→ About this exercise:
Scan the entries below, and for each line that includes the word "center", make a copy.

→ Supplied records:
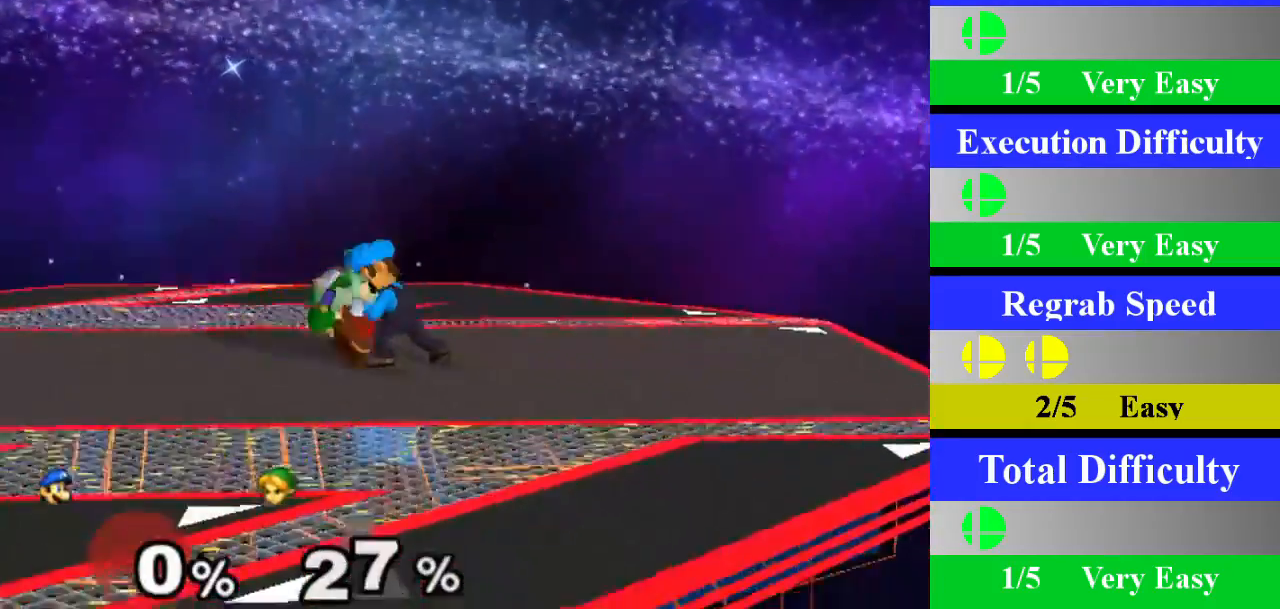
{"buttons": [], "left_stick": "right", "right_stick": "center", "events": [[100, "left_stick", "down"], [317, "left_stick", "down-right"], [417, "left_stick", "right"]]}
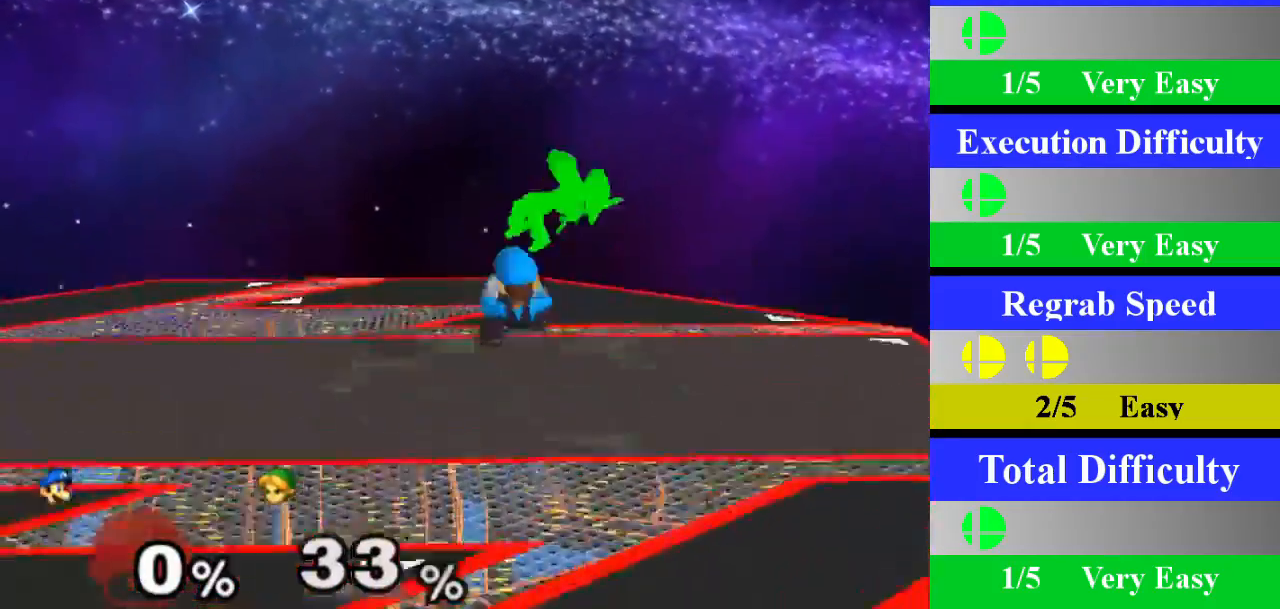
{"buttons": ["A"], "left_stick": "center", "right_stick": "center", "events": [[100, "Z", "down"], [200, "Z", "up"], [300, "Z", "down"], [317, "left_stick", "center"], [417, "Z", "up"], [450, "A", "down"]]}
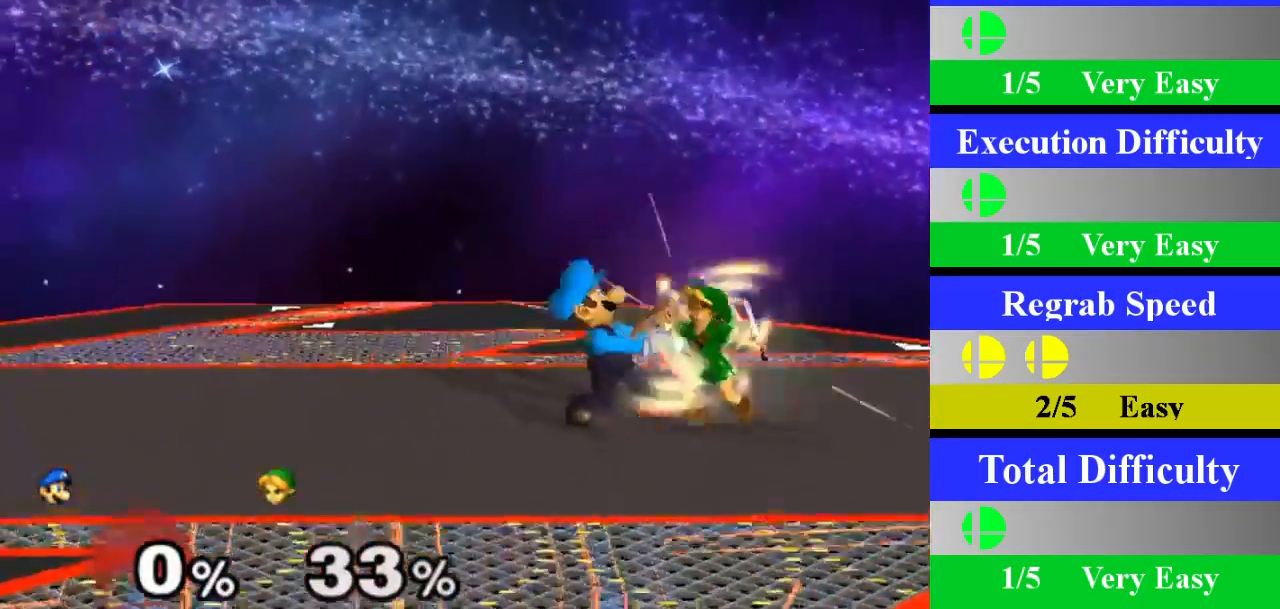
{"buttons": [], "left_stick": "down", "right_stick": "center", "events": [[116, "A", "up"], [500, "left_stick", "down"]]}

...

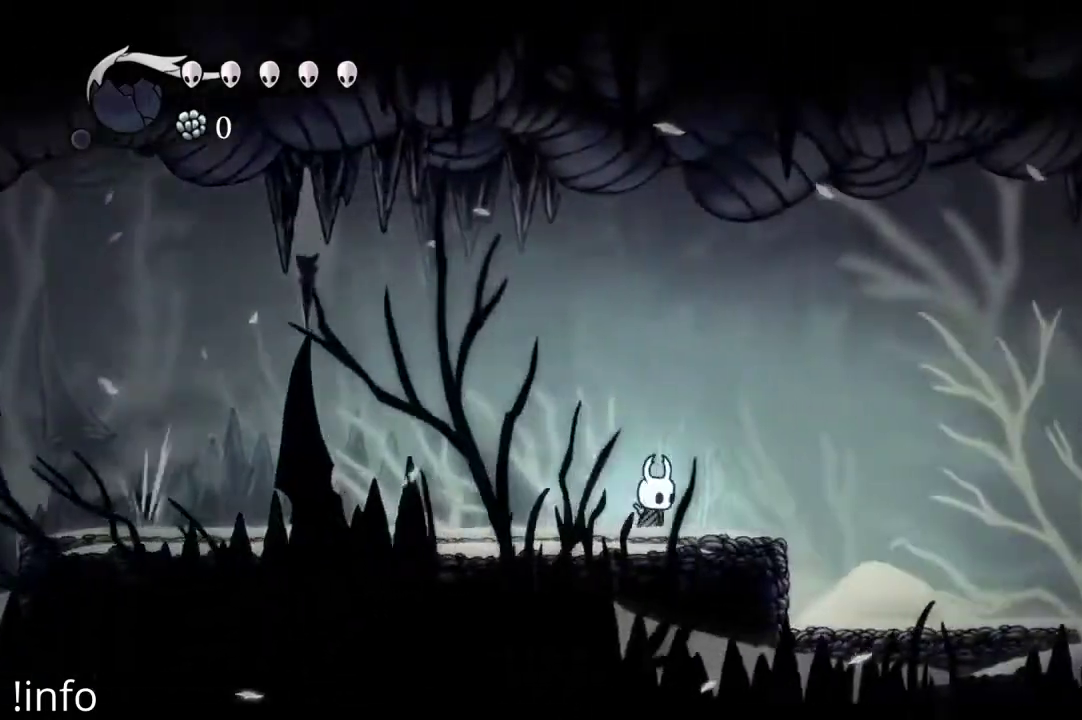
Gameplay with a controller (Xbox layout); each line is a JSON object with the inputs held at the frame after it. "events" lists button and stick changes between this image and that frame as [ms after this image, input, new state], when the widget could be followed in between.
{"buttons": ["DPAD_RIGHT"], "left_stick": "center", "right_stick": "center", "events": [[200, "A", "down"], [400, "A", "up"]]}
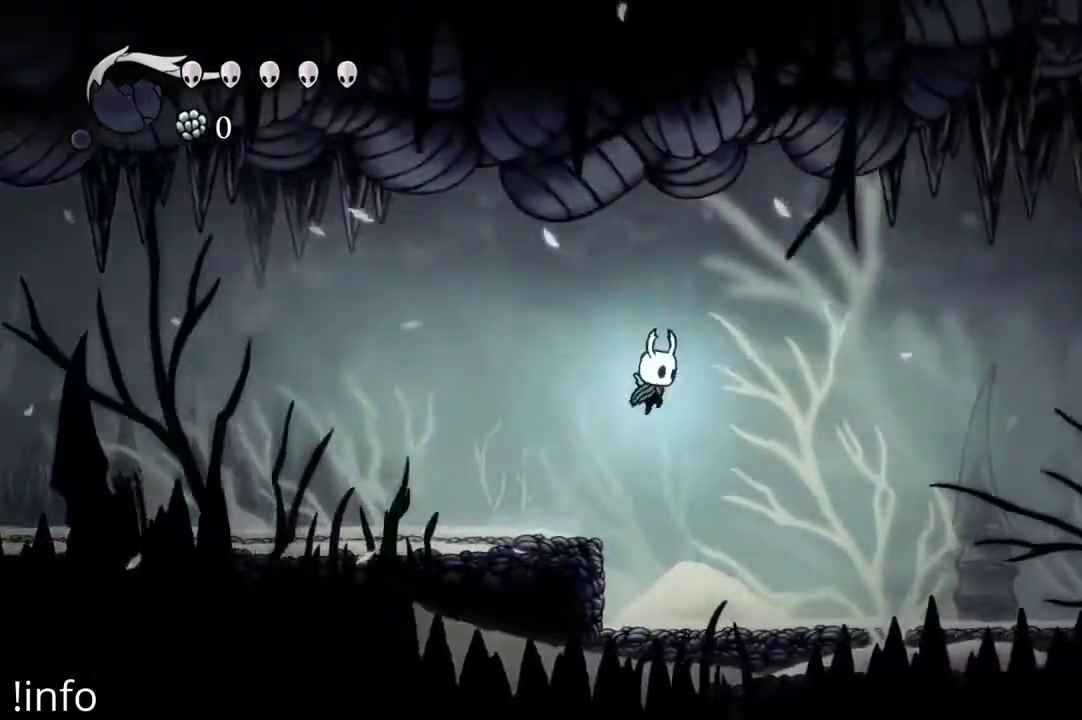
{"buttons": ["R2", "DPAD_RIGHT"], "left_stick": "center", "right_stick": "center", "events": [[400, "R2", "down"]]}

→ Your solution:
{"buttons": [], "left_stick": "right", "right_stick": "center", "events": [[100, "left_stick", "down"], [317, "left_stick", "down-right"], [417, "left_stick", "right"]]}
{"buttons": ["A"], "left_stick": "center", "right_stick": "center", "events": [[100, "Z", "down"], [200, "Z", "up"], [300, "Z", "down"], [317, "left_stick", "center"], [417, "Z", "up"], [450, "A", "down"]]}
{"buttons": [], "left_stick": "down", "right_stick": "center", "events": [[116, "A", "up"], [500, "left_stick", "down"]]}
{"buttons": ["DPAD_RIGHT"], "left_stick": "center", "right_stick": "center", "events": [[200, "A", "down"], [400, "A", "up"]]}
{"buttons": ["R2", "DPAD_RIGHT"], "left_stick": "center", "right_stick": "center", "events": [[400, "R2", "down"]]}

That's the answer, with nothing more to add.